The 2005 report shows FDA inspectors were looking into "an alleged episode of positive findings
of salmonella in peanut butter in October of 2004 that was related to new equipment and that the firm didn't react to . .
. insects in some equipment, water leaking onto product, and inability to track some product.''
During the inspection, the report says, ConAgra admitted it had destroyed some product in
October 2004 but would not say why.
"They asked for some of our documentation and we made the request to them that they put it
in writing due to concerns about proprietary information,'' said ConAgra spokeswoman Stephanie Childs last week. "We did not
receive a written request ... they filed the report and that was that.''
Until February of this year. That's when the Centers for Disease Control and Prevention notified
the FDA of a spike in salmonella cases in states near the ConAgra plant. The agencies contacted the company, which initiated
a recall and shut the plant for upgrades.
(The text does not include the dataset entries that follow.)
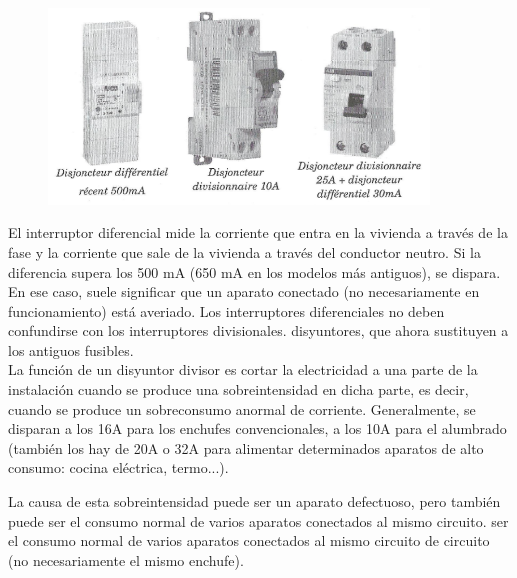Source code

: \documentclass[a5paper,twoside,openany]{book}
\begin{document}
\begin{figure}[h]
\includegraphics[width=0.9\textwidth]{disyunctores} 
\centering
\end{figure}

El interruptor diferencial mide la corriente que entra en la vivienda a través de la fase y la corriente que sale de la vivienda a través del conductor neutro.
Si la diferencia supera los 500 mA (650 mA en los modelos más antiguos), se dispara.
En ese caso, suele significar que un aparato conectado (no necesariamente en funcionamiento) está averiado.
Los interruptores diferenciales no deben confundirse con los interruptores divisionales.
disyuntores, que ahora sustituyen a los antiguos fusibles.\\

La función de un disyuntor divisor es cortar la electricidad a una parte de la instalación cuando se produce una sobreintensidad en dicha parte, es decir, cuando se produce un sobreconsumo anormal de corriente.
Generalmente, se disparan a los 16A para los enchufes convencionales, a los 10A
para el alumbrado (también los hay de 20A o 32A para alimentar determinados aparatos de alto consumo: cocina eléctrica, termo...).

La causa de esta sobreintensidad puede ser un aparato defectuoso, pero también puede ser el consumo normal de varios aparatos conectados al mismo circuito.
ser el consumo normal de varios aparatos conectados al mismo circuito de
circuito (no necesariamente el mismo enchufe).

\noindent{}\\
\end{document}
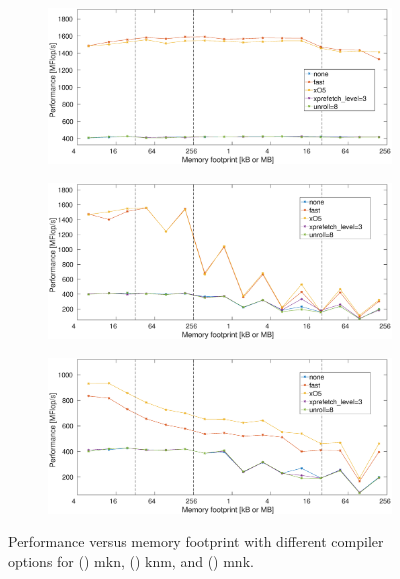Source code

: \begin{figure}
\centering
\begin{subfigure}{1\textwidth}
\includegraphics[width = \textwidth]{fig/compGraph_mkn.eps}
\caption{}
\label{fig:compGraph_mkn}
\end{subfigure}

\begin{subfigure}{1\textwidth}
\includegraphics[width = \textwidth]{fig/compGraph_knm.eps}
\caption{}
\label{fig:compGraph_knm}
\end{subfigure}

\begin{subfigure}{1\textwidth}
\includegraphics[width = \textwidth]{fig/compGraph_mnk.eps}
\caption{}
\label{fig:compGraph_mnk}
\end{subfigure}
\caption{Performance versus memory footprint with different compiler options for () mkn, () knm, and () mnk.}
\label{fig:compGraph}
\end{figure}


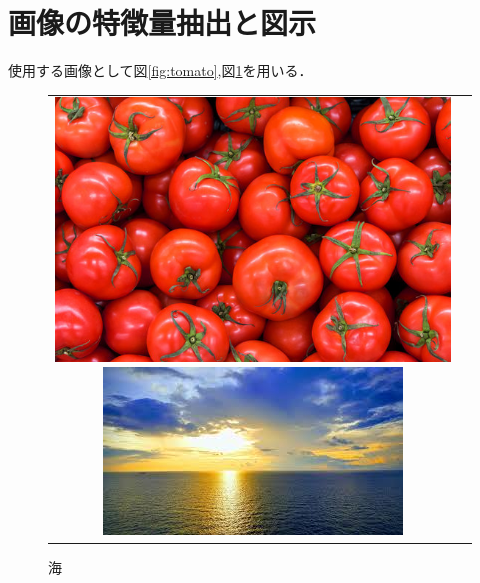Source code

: \documentclass[color,subfigure,epsf,here,cite,otf,comment,nccmath,mediabb,fancyhdr,12pt]{ltjsarticle}
\begin{document}
    \section{画像の特徴量抽出と図示}
    使用する画像として図\ref{fig:tomato},図\ref{fig:sea}を用いる．
    \begin{figure}[H]
        \begin{tabular}{cc}
            \begin{minipage}{.5\textwidth}
                \centering
                \includegraphics[width=0.5\linewidth]{tomato.png}
                \caption{トマト}
                \label{fig:tomato}
            \end{minipage}
            \begin{minipage}{.5\textwidth}
                \centering
                \includegraphics[width=0.5\linewidth]{sea.png}
                \caption{海}
                \label{fig:sea}
            \end{minipage}
        \end{tabular}
    \end{figure}
    
	
\end{document}
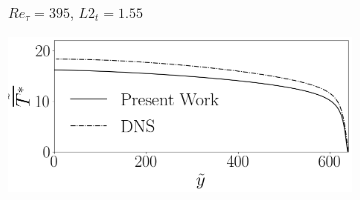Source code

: \documentclass[10pt]{article} %
\begin{document}
\begin{figure}[h!]
\begin{subfigure}[t]{0.49\textwidth}
		\caption{$Re_\tau = 395$, $L2_t = 1.55$}
		\end{subfigure}
		\begin{subfigure}[t]{0.49\textwidth}
		\centering
		\includegraphics[angle=0, scale=0.24]{fotos_formatacao_final/Temperature_640_071_classico}

\end{subfigure}
\end{figure}
\end{document}
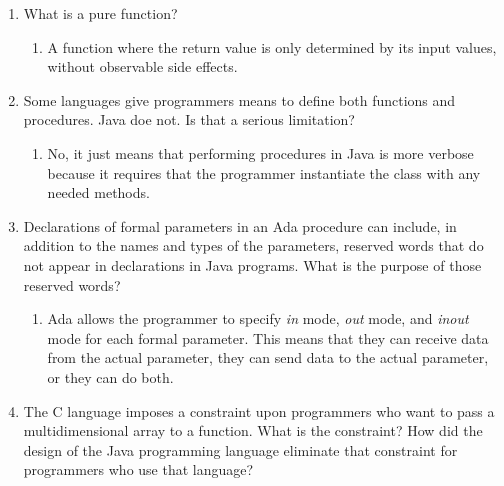 \begin{enumerate}
\begin{answer}
    \end{answer}

  \item What is a pure function?

  
    \begin{answer}

    \begin{enumerate}
    \item A function where the return value is only determined by its input values, without observable side effects. 
    \end{enumerate}

    \end{answer}

  \item Some languages give programmers means to define
    both functions and procedures. Java doe not. Is that
    a serious limitation?

  
    \begin{answer}

    \begin{enumerate}
    \item No, it just means that performing procedures in Java is more 
verbose because it requires that the programmer instantiate the class with any needed methods.
 
    \end{enumerate}

    \end{answer}

  \item Declarations of formal parameters in an Ada procedure
    can include, in addition to the names and types of the
    parameters, reserved words that do not appear in declarations
    in Java programs. 
    What is the purpose of those reserved words?
 
  
    \begin{answer}

    \begin{enumerate}
    \item Ada allows the programmer to specify \textit{in} mode,
 \textit{out} mode, and \textit{inout} mode for each formal parameter.  
This means that they can receive data from the actual parameter, 
they can send data to the actual parameter, or they can do both.
    \end{enumerate}

    \end{answer}

  \item The C language imposes a constraint upon programmers
    who want to pass a multidimensional array to a function.
    What is the constraint? How did the design of the Java
    programming language eliminate that constraint for 
    programmers who use that language?


\end{enumerate}
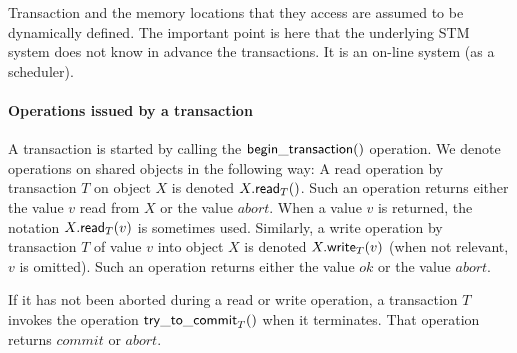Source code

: Transaction and the memory locations that they access
are assumed to be dynamically defined. The important point is here 
that the  underlying STM system does not know in advance the transactions. 
It is an  on-line system (as a scheduler).  



\paragraph{Operations issued by a transaction}
A transaction is started by calling the ${\sf begin\_transaction}()$ operation.
We denote operations on shared objects in the following way:
A read operation by transaction $T$ on object $X$ is denoted
$X.{\sf read}_T()$. Such an operation returns either the value $v$ read from 
$X$ or the value $abort$.  When a value $v$ is returned, 
the notation  $X.{\sf read}_T(v)$ is sometimes used.  
%
Similarly, a write operation by transaction $T$ of value $v$ into object 
$X$ is denoted $X.{\sf write}_T(v)$ (when not relevant, $v$ is omitted). 
Such an operation returns either the value $ok$ or the value $abort$. 
%

If  it  has  not  been  aborted  during a  read  or  write  operation,    a
transaction $T$ invokes  the operation ${\sf try\_to\_commit}_T()$ when 
it terminates. That operation returns $commit$ or $abort$. 





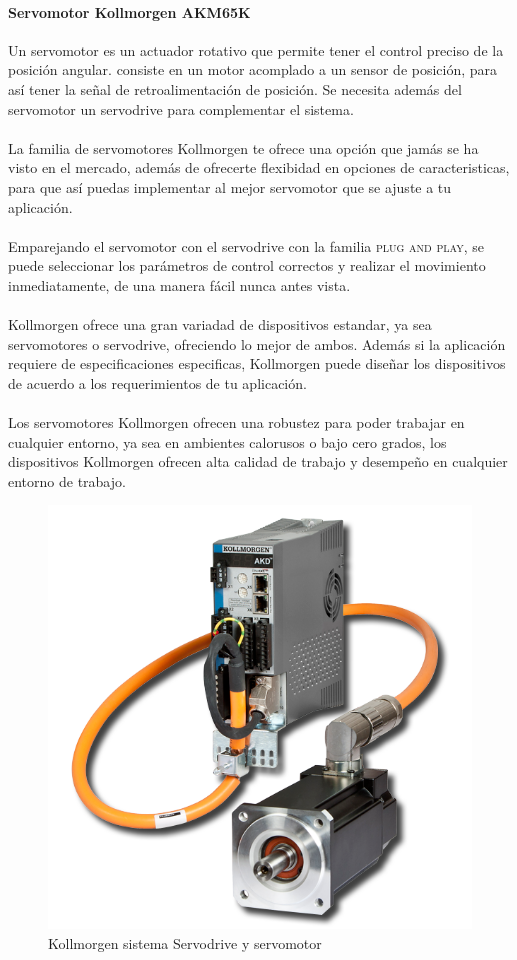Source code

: \documentclass[12pt,titlepage]{article}
\begin{document}
\paragraph{Servomotor Kollmorgen AKM65K \\}
\hspace{-4.5mm}Un servomotor es un actuador rotativo que permite tener el control preciso de la posición angular. consiste en un motor acomplado a un sensor de posición, para así tener la señal de retroalimentación de posición. Se necesita además del servomotor un servodrive para complementar el sistema. \\\\
La familia de servomotores Kollmorgen te ofrece una opción que jamás se ha visto en el mercado, además de ofrecerte flexibidad en opciones de caracteristicas, para que así puedas implementar al mejor servomotor que se ajuste a tu aplicación. \\\\
Emparejando el servomotor con el servodrive con la familia \textsc{plug and play}, se puede seleccionar los parámetros de control correctos y realizar el movimiento inmediatamente, de una manera fácil nunca antes vista. \\\\

Kollmorgen ofrece una gran variadad de dispositivos estandar, ya sea servomotores o servodrive, ofreciendo lo mejor de ambos. Además si la aplicación requiere de especificaciones especificas, Kollmorgen puede diseñar los dispositivos de acuerdo a los requerimientos de tu aplicación. \\\\

Los servomotores Kollmorgen ofrecen una robustez para poder trabajar en cualquier entorno, ya sea en ambientes calorusos o bajo cero grados, los dispositivos Kollmorgen ofrecen alta calidad de trabajo y desempeño en cualquier entorno de trabajo. \\[25mm]

\begin{figure}[!ht]
\center
\includegraphics[scale=0.60]{servo2}
\caption{Kollmorgen sistema Servodrive y servomotor}
\end{figure}


 
\end{document}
Brackett said that if the inspector had seen anything truly dangerous the agency would have
taken further action. But, he said, the agency cannot force a disclosure, a recall or a plant closure except in extreme circumstances,
like finding a hazardous batch of product.
The problem in 2005, he added, "doesn't necessarily connect to the salmonella outbreak right
now. It's not unusual to have it in raw agricultural commodities.''
The FDA has known for even longer about illnesses among people who ate spinach and other greens
from California's Salinas Valley, the source of outbreaks over the past six months that have killed three people
and sickened more than 200 in 26 states. The subsequent recall was the largest ever for leafy vegetables.
In a letter sent to California
growers in late 2005, Brackett wrote, "FDA is aware of 18 outbreaks of foodborne illness since 1995 caused by (E. coli bacteria)
for which fresh or fresh-cut lettuce was implicated . . . In one additional case, fresh-cut spinach was implicated. These
19 outbreaks account for approximately 409 reported cases of illness and two deaths.''
"We know that there are still problems out in those fields,'' Brackett said in an interview
last week. "We knew there had been a problem, but we never and probably still could not pinpoint where the problem was. We
could have that capability, but not at this point.''
According to Caroline Smith DeWaal, who heads the Center for Science and the Public Interest,
a consumer advocacy group, "When budgets are tight ... the food program at FDA gets hit the hardest.''
In next year's budget, passed amid contamination problems in spinach, tomatoes and lettuce,
Congress has voted FDA a $10 million increase to improve food safety, DeWaal said. The Agriculture Department, which monitors
meat, poultry and eggs and keeps inspectors in every processing plant, got an increase 10 times that amount to help pay for
its inspection programs. The FDA visits problem food plants about once a year, the rest far less frequently, Brackett said.
William Hubbard, who retired as associate commissioner of the FDA in 2005 and founded the
advocacy group Coalition for a Stronger FDA, said that when he joined the agency in the 1970s, its food safety arm claimed
half its budget and personnel.
"Now it's about a quarter ... at a time in which the problems have grown, the size of the
industry has grown and imports of food have skyrocketed,'' Hubbard said.